- **About this task**:
Count lines with "removeEdge" below; give only the number.

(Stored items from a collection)

════════════════════

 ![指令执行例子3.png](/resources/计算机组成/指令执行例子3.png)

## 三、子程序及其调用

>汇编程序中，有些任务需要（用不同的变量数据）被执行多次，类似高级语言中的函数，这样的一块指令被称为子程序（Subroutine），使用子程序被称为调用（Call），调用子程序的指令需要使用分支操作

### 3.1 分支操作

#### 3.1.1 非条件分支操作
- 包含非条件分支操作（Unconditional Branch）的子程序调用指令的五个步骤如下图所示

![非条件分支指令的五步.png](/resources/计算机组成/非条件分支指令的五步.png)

════════════════════

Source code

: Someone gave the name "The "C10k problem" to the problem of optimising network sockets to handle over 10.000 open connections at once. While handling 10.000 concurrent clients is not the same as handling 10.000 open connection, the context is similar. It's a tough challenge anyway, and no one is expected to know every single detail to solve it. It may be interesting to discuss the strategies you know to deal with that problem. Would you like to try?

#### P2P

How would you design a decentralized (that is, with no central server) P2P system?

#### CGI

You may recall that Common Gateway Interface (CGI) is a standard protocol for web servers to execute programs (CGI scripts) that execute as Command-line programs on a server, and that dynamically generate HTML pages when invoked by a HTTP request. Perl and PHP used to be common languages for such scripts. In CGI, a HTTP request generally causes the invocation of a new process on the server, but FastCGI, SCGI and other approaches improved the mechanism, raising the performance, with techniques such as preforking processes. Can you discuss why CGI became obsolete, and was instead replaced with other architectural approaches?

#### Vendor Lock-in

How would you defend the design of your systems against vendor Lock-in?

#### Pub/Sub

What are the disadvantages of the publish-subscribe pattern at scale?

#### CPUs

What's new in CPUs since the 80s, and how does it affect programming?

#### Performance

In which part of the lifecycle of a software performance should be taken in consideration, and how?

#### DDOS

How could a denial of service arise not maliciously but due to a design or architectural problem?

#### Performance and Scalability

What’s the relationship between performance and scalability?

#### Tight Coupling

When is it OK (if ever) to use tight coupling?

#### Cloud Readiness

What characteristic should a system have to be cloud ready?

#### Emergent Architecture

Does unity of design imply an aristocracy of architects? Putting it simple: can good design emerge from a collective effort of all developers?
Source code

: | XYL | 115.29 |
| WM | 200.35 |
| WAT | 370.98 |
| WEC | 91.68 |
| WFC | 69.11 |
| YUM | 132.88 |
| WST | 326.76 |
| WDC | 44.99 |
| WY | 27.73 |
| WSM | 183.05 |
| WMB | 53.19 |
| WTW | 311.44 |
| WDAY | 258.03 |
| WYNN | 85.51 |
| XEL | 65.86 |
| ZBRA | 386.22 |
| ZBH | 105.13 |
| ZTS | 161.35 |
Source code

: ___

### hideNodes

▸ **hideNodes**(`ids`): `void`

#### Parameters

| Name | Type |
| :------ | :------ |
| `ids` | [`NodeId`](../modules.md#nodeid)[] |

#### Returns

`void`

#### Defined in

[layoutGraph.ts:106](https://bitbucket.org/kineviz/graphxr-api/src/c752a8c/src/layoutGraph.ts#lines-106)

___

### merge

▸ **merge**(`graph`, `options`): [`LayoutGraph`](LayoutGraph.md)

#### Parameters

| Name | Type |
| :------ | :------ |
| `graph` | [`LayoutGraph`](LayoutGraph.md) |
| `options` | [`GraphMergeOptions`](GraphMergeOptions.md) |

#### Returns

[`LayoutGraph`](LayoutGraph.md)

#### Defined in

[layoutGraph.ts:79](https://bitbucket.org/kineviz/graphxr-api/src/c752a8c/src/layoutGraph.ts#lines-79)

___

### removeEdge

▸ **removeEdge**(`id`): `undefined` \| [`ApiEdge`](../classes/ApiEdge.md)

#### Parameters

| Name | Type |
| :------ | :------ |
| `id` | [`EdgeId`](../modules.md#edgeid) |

════════════════════

- **Answer**:
2